We're not using our machines as general desktop platforms. They're
part of a system. In the current case I'm looking at, the computer is
receiving data via a fiber link on one pci bus, processing that data,
and then writing the data to disk across a second pci bus while we're
still reading in more data over the first pci bus. We've (hopefully)
managed to handle the contention issues internal to the program, but
we found that the system loses balance and starts dropping data
(irreplacable data) somewhat randomly if physical memory fills up and
the mm starts using the swap partition. Basically the primary
application will be working fine, then we'll start up something other
stuff (slickedit, firefox, tkcvs, etc.), and at some point the swap
partition starts getting used and the primary application performance
starts being randomly flaky. This would be fine if we had some big
shiny flag that would shoot up and alert the user that the system
needs to be re-balanced. But we don't.
One way that we could possibly fix this is to just disable the swap
partition. I'd been hoping that new applications that would exceed
the physical memory on process load would just fail, flagging to the
user that they're misbehaving, but instead the machine just slows down
a lot. This is slightly more problematic for how we use the system.
I've also talked to other people that were designing instrumentation
for astronomy, and there interest in getting rid of the drives was
based on what I'm told is a high rate of disk failure at altitude. If
the primary source of failure is the disk, then why have it?

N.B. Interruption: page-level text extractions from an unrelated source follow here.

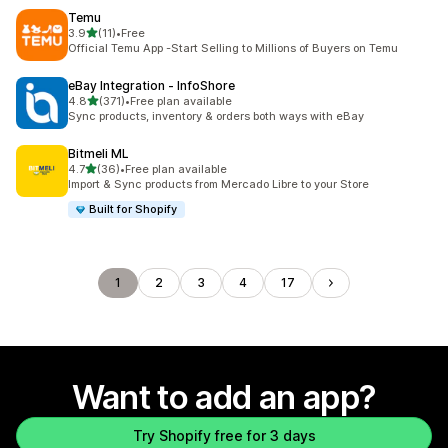
Temu
out of 5 stars
3.9
(11)
•
Free
11 total reviews
Official Temu App -Start Selling to Millions of Buyers on Temu
eBay Integration ‑ InfoShore
out of 5 stars
4.8
(371)
•
Free plan available
371 total reviews
Sync products, inventory & orders both ways with eBay
Bitmeli ML
out of 5 stars
4.7
(36)
•
Free plan available
36 total reviews
Import & Sync products from Mercado Libre to your Store
Built for Shopify
1
2
3
4
17
Want to add an app?
Try Shopify free for 3 days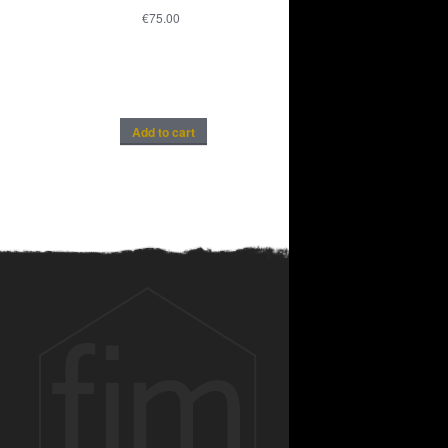
€
75.00
Add to cart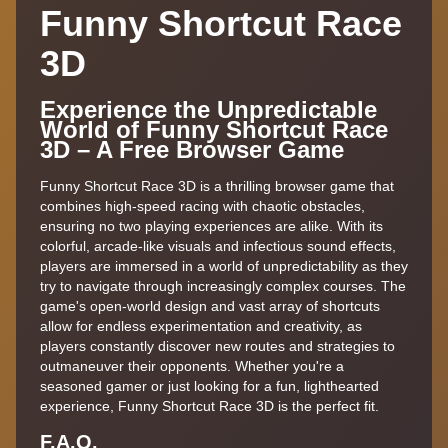
Funny Shortcut Race
3D
Experience the Unpredictable
World of Funny Shortcut Race
3D – A Free Browser Game
Funny Shortcut Race 3D is a thrilling browser game that
combines high-speed racing with chaotic obstacles,
ensuring no two playing experiences are alike. With its
colorful, arcade-like visuals and infectious sound effects,
players are immersed in a world of unpredictability as they
try to navigate through increasingly complex courses. The
game's open-world design and vast array of shortcuts
allow for endless experimentation and creativity, as
players constantly discover new routes and strategies to
outmaneuver their opponents. Whether you're a
seasoned gamer or just looking for a fun, lighthearted
experience, Funny Shortcut Race 3D is the perfect fit.
F.A.Q.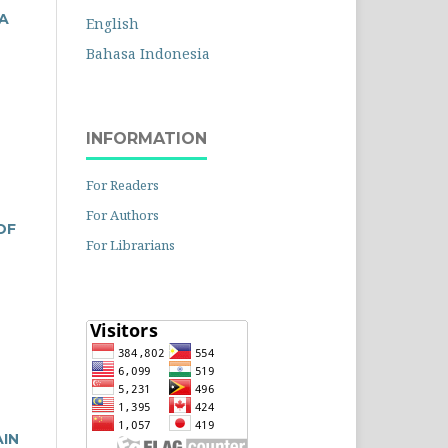
A
English
Bahasa Indonesia
INFORMATION
For Readers
For Authors
OF
For Librarians
AIN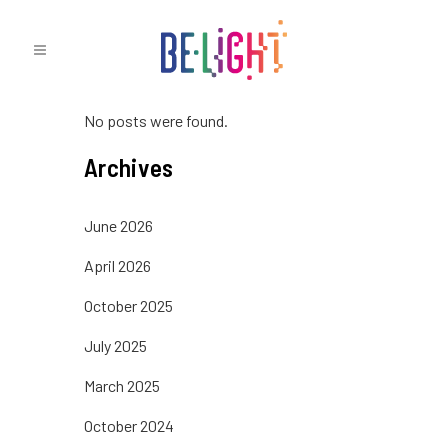
No posts were found.
Archives
June 2026
April 2026
October 2025
July 2025
March 2025
October 2024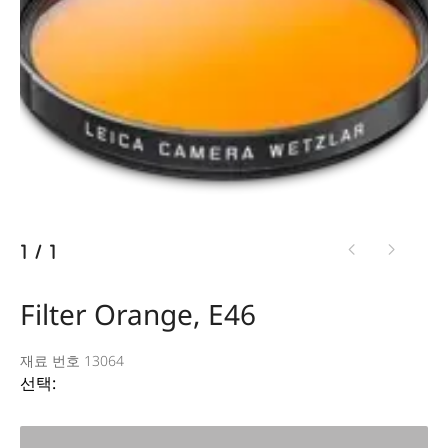
1
/
1
Filter Orange, E46
재료 번호 13064
선택: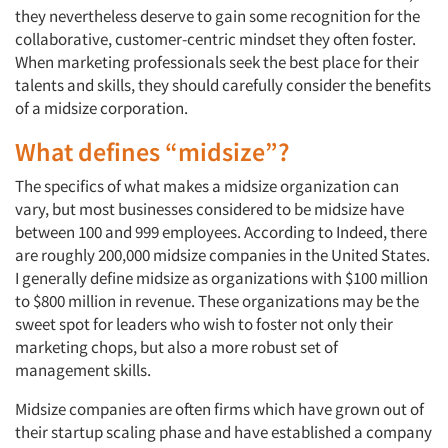
they nevertheless deserve to gain some recognition for the
collaborative, customer-centric mindset they often foster.
When marketing professionals seek the best place for their
talents and skills, they should carefully consider the benefits
of a midsize corporation.
What defines “midsize”?
The specifics of what makes a midsize organization can
vary, but most businesses considered to be midsize have
between 100 and 999 employees. According to Indeed, there
are roughly 200,000 midsize companies in the United States.
I generally define midsize as organizations with $100 million
to $800 million in revenue. These organizations may be the
sweet spot for leaders who wish to foster not only their
marketing chops, but also a more robust set of
management skills.
Midsize companies are often firms which have grown out of
their startup scaling phase and have established a company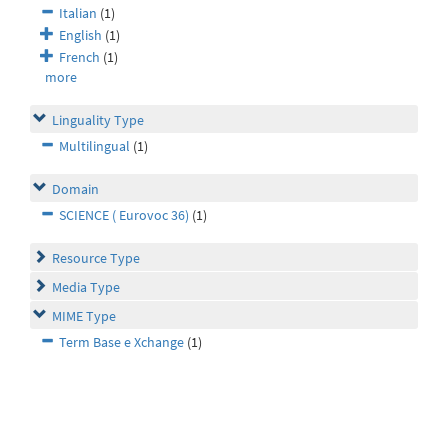
Italian
(1)
English
(1)
French
(1)
more
Linguality Type
Multilingual
(1)
Domain
SCIENCE ( Eurovoc 36)
(1)
Resource Type
Media Type
MIME Type
Term Base e Xchange
(1)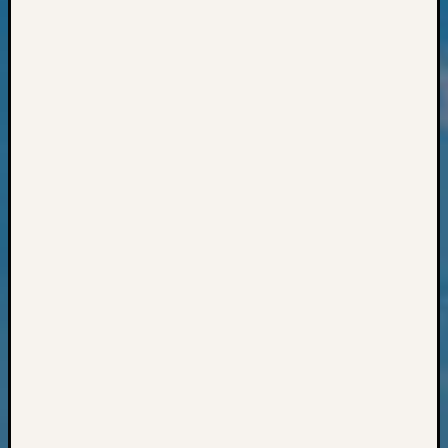
Review
Chat
Civil
War
Veteran
Buried
in
WA
How
to
Post
on
The
Blog
Let's
Talk
About
Meet
The
Board
Miscel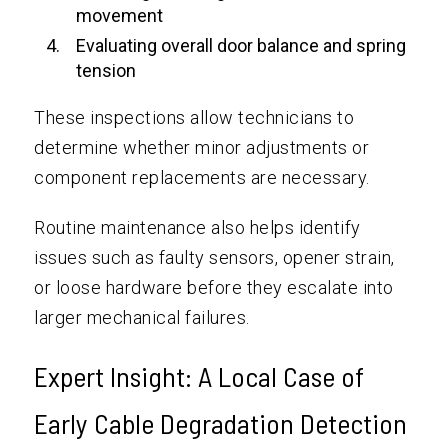
movement
Evaluating overall door balance and spring
tension
These inspections allow technicians to
determine whether minor adjustments or
component replacements are necessary.
Routine maintenance also helps identify
issues such as faulty sensors, opener strain,
or loose hardware before they escalate into
larger mechanical failures.
Expert Insight: A Local Case of
Early Cable Degradation Detection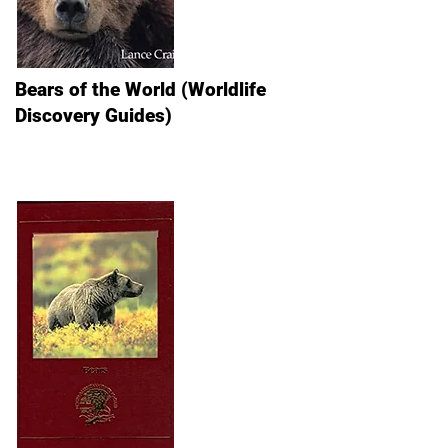
Bears of the World (Worldlife
Discovery Guides)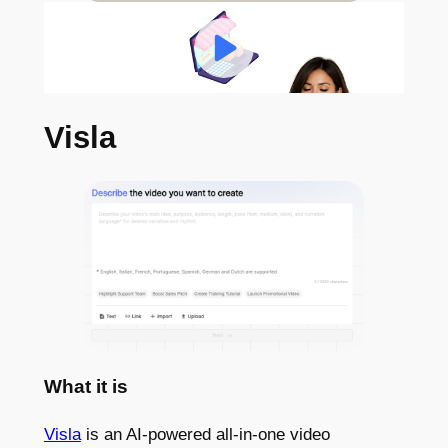
Visla
What it is
Visla
is an AI-powered all-in-one video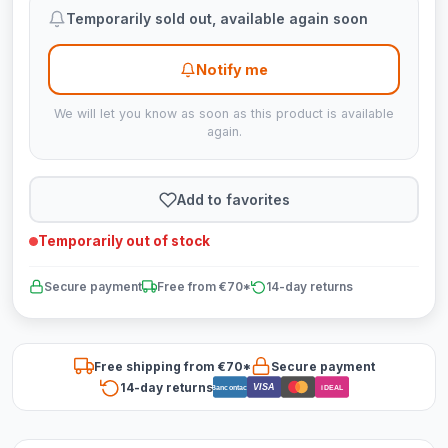
Temporarily sold out, available again soon
Notify me
We will let you know as soon as this product is available
again.
Add to favorites
Temporarily out of stock
Secure payment
Free from €70*
14-day returns
Free shipping from €70*
Secure payment
14-day returns
VISA
Bancontact
iDEAL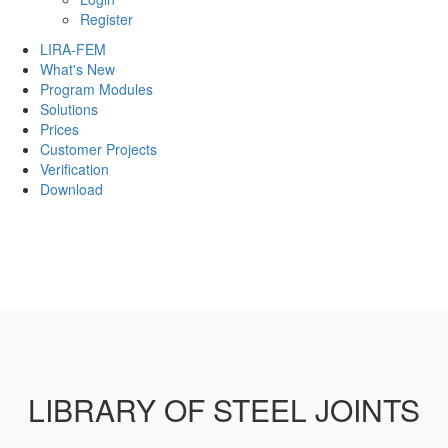
Register
LIRA-FEM
What's New
Program Modules
Solutions
Prices
Customer Projects
Verification
Download
LIBRARY OF STEEL JOINTS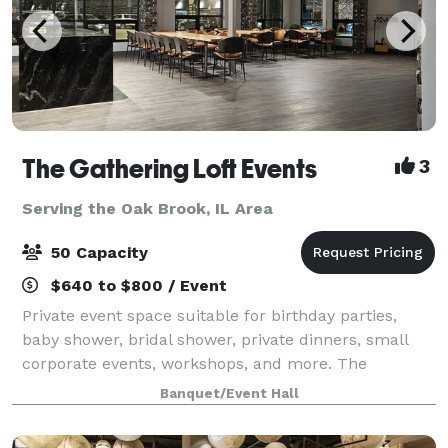
The Gathering Loft Events
3
Serving the Oak Brook, IL Area
50 Capacity
$640 to $800 / Event
Private event space suitable for birthday parties,
baby shower, bridal shower, private dinners, small
corporate events, workshops, and more. The
maximum capacity is 50 guests, we provide 5 dining
Banquet/Event Hall
tables and 40 leather chairs, a cozy sitting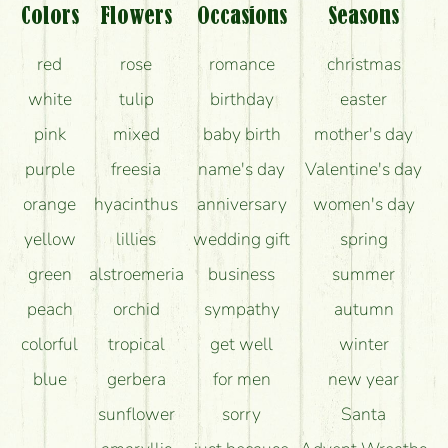
What should I know about the delivery?
Colors
Flowers
Occasions
Seasons
How can the flower bouquets stay beautiful for as
red
rose
romance
christmas
long as possible?
white
tulip
birthday
easter
pink
mixed
baby birth
mother's day
purple
freesia
name's day
Valentine's day
orange
hyacinthus
anniversary
women's day
yellow
lillies
wedding gift
spring
green
alstroemeria
business
summer
peach
orchid
sympathy
autumn
colorful
tropical
get well
winter
blue
gerbera
for men
new year
sunflower
sorry
Santa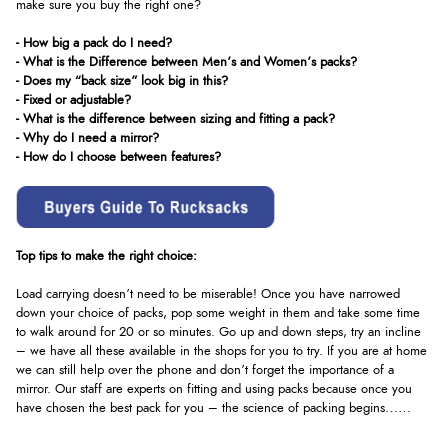
make sure you buy the right one?
- How big a pack do I need?
- What is the Difference between Men’s and Women’s packs?
- Does my “back size” look big in this?
- Fixed or adjustable?
- What is the difference between sizing and fitting a pack?
- Why do I need a mirror?
- How do I choose between features?
Top tips to make the right choice:
Load carrying doesn’t need to be miserable! Once you have narrowed
down your choice of packs, pop some weight in them and take some time
to walk around for 20 or so minutes. Go up and down steps, try an incline
– we have all these available in the shops for you to try. If you are at home
we can still help over the phone and don’t forget the importance of a
mirror. Our staff are experts on fitting and using packs because once you
have chosen the best pack for you – the science of packing begins……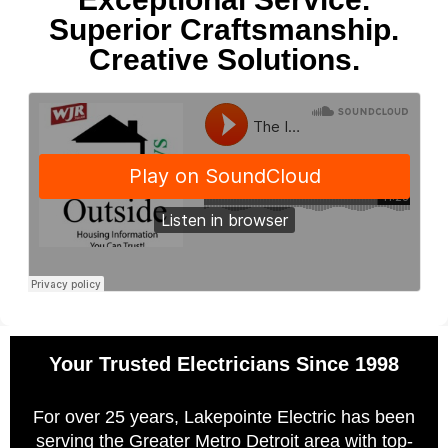
Superior Craftsmanship.
Creative Solutions.
Your Trusted Electricians Since 1998
For over 25 years, Lakepointe Electric has been
serving the Greater Metro Detroit area with top-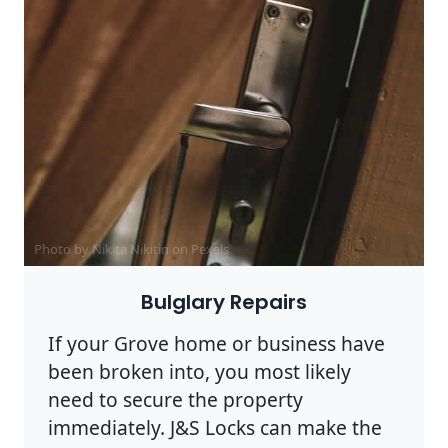
Photo by Nikita Nikitin on
Pexels
Bulglary Repairs
If your Grove home or business have
been broken into, you most likely
need to secure the property
immediately. J&S Locks can make the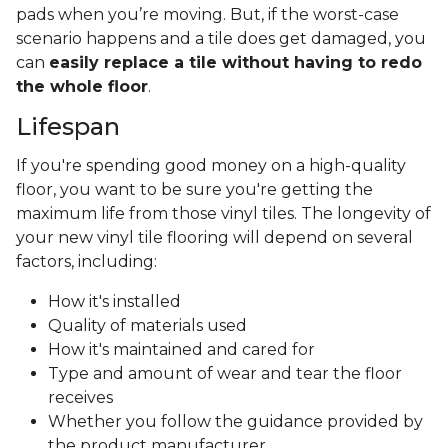
pads when you’re moving. But, if the worst-case
scenario happens and a tile does get damaged, you
can
easily replace a tile without having to redo
the whole floor
.
Lifespan
If you're spending good money on a high-quality
floor, you want to be sure you're getting the
maximum life from those vinyl tiles. The longevity of
your new vinyl tile flooring will depend on several
factors, including:
How it's installed
Quality of materials used
How it's maintained and cared for
Type and amount of wear and tear the floor
receives
Whether you follow the guidance provided by
the product manufacturer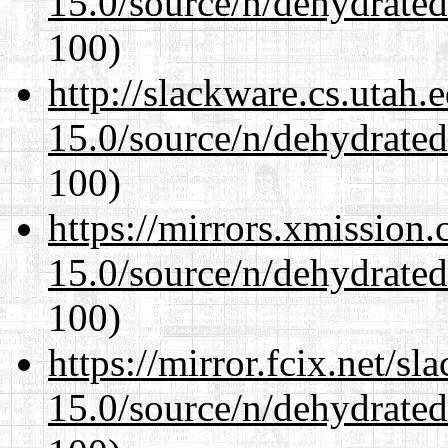
15.0/source/n/dehydrate
100)
http://slackware.cs.utah
15.0/source/n/dehydrate
100)
https://mirrors.xmission
15.0/source/n/dehydrate
100)
https://mirror.fcix.net/s
15.0/source/n/dehydrate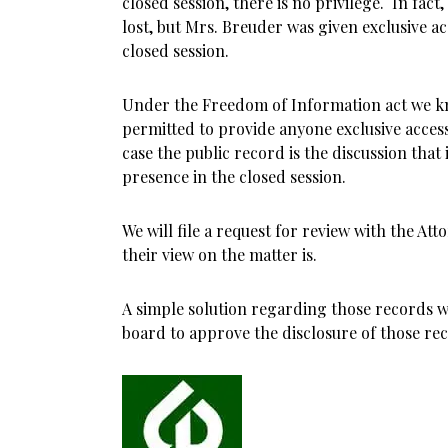
closed session, there is no privilege. In fact
lost, but Mrs. Breuder was given exclusive ac
closed session.
Under the Freedom of Information act we kn
permitted to provide anyone exclusive access 
case the public record is the discussion that
presence in the closed session.
We will file a request for review with the At
their view on the matter is.
A simple solution regarding those records w
board to approve the disclosure of those re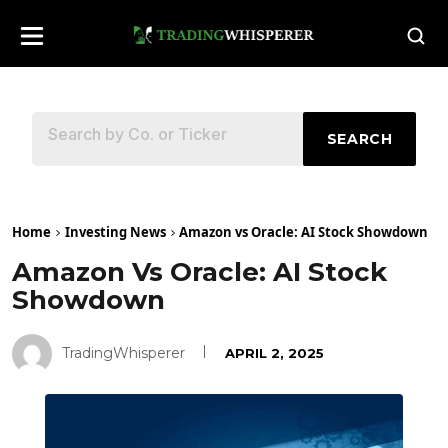
SEARCH
Home
Investing News
Amazon vs Oracle: AI Stock Showdown
Amazon Vs Oracle: AI Stock
Showdown
TradingWhisperer
APRIL 2, 2025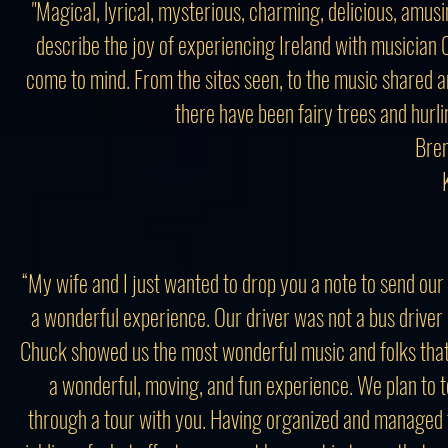
"Magical, lyrical, mysterious, charming, delicious, amusi
describe the joy of experiencing Ireland with musician
come to mind. From the sites seen, to the music shared an
there have been fairy trees and hurlin
Bren
“My wife and I just wanted to drop you a note to send our 
a wonderful experience. Our driver was not a bus driver 
Chuck showed us the most wonderful music and folks tha
a wonderful, moving, and fun experience. We plan to tel
through a tour with you. Having organized and managed 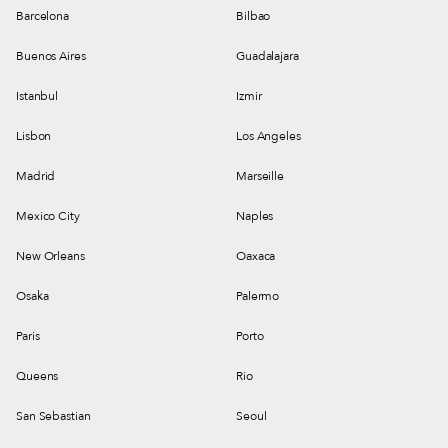
Barcelona
Bilbao
Buenos Aires
Guadalajara
Istanbul
Izmir
Lisbon
Los Angeles
Madrid
Marseille
Mexico City
Naples
New Orleans
Oaxaca
Osaka
Palermo
Paris
Porto
Queens
Rio
San Sebastian
Seoul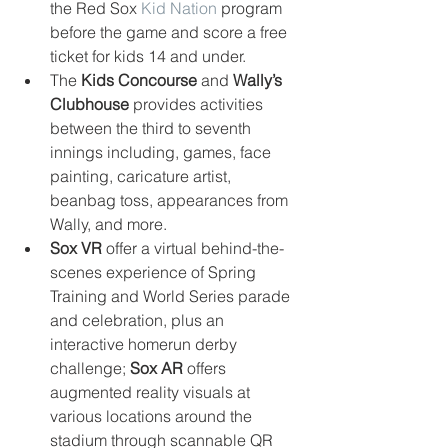
the Red Sox 
Kid Nation
 program 
before the game and score a free 
ticket for kids 14 and under.  
The 
Kids Concourse
 and 
Wally’s 
Clubhouse
 provides activities 
between the third to seventh 
innings including, games, face 
painting, caricature artist, 
beanbag toss, appearances from 
Wally, and more.   
Sox VR
 offer a virtual behind-the-
scenes experience of Spring 
Training and World Series parade 
and celebration, plus an 
interactive homerun derby 
challenge; 
Sox AR
 offers 
augmented reality visuals at 
various locations around the 
stadium through scannable QR 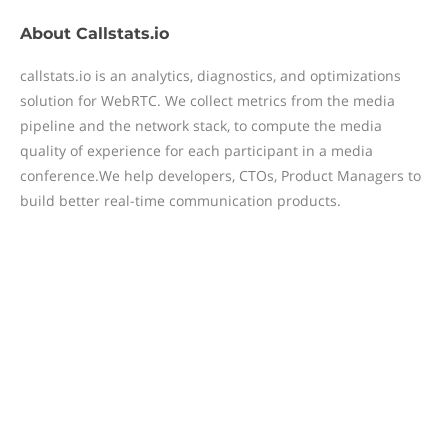
About
Callstats.io
callstats.io is an analytics, diagnostics, and optimizations
solution for WebRTC. We collect metrics from the media
pipeline and the network stack, to compute the media
quality of experience for each participant in a media
conference.We help developers, CTOs, Product Managers to
build better real-time communication products.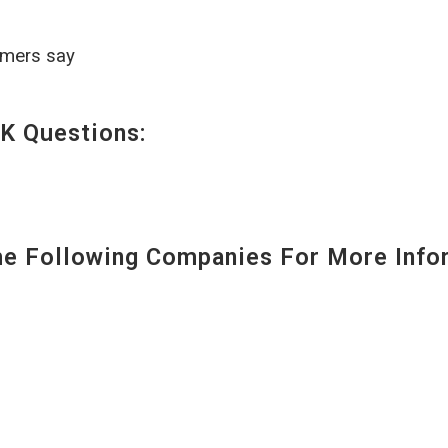
omers say
K Questions:
 Following Companies For More Infor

But,
please somebody correct me if I'm wrong, no disk no swap space?
Man, you gotta love all the white-out on that black project tech. :-)
Not all hard drives have disks, it turns out. For (ahem) mil-spec
(did I say that) applications at altitude (most folks don't know just
how hard an airplane can vibrate under certain conditions. This makes
the heads hit the disks, which is... bad), some of the (cough)
contractors with which I am familiar use various (battery backed) RAM
or flash based disks.
Companies like BiTMICRO Networks, M-Systems and Texas Memory Systems
all make IDE (or SCSI) based drives that are completely solid state.
Might be worth thinking about, not so much for swap, but you're writing
down that data *someplace* inside the airframe, no?
As for altitude without the (cough) "mobile platform" aspect (so no
high cyclic rate, high-G vibrations), consumer grade drives can't
stomach high altitude quite literally because the air is (too) thin, so
the heads fly on a thinner cushion of air, and this is a bit too close.
Its a bummer.
As for keeping your application running while the VM system tries to be
fair to firefox or slickedit:
1) which kernel are you running?
2) have you considered mlock()/mlockall()?
(post 2.6.9 you don't have to be (e)uid==0 to successfully call
mlock() and friends)
3) you might also look at sched_setscheduler() and friends (assuming
linux 2.6 kernels)
4) for the truly time-critical application, you could look at RTLinux
and friends.
#2 and #3 can probably be combined to ensure that its firefox, tkcvs
and slickedit that get sick in
a low free pages situation. You'll want to be careful to not livelock
yourself, create priority inversion, etc.
You could also call setrlimit(RLIMIT_AS, ...) in the parent of any
process that is likely to start firefox, tkcvs, etc. This will smack
any program that attempts to allocate over the limit you set. If you
want to be somewhat kinder, you could setrlimit(RLIMIT_RSS, ...) to
limit the resident set of these "unclean" programs. That will make
the pager work harder, but if you've a) locked the critical
pages/applications in core and b) told everyone else that can only have
X MB (each) of resident pages, you might find a solution.
They're just ideas.
jim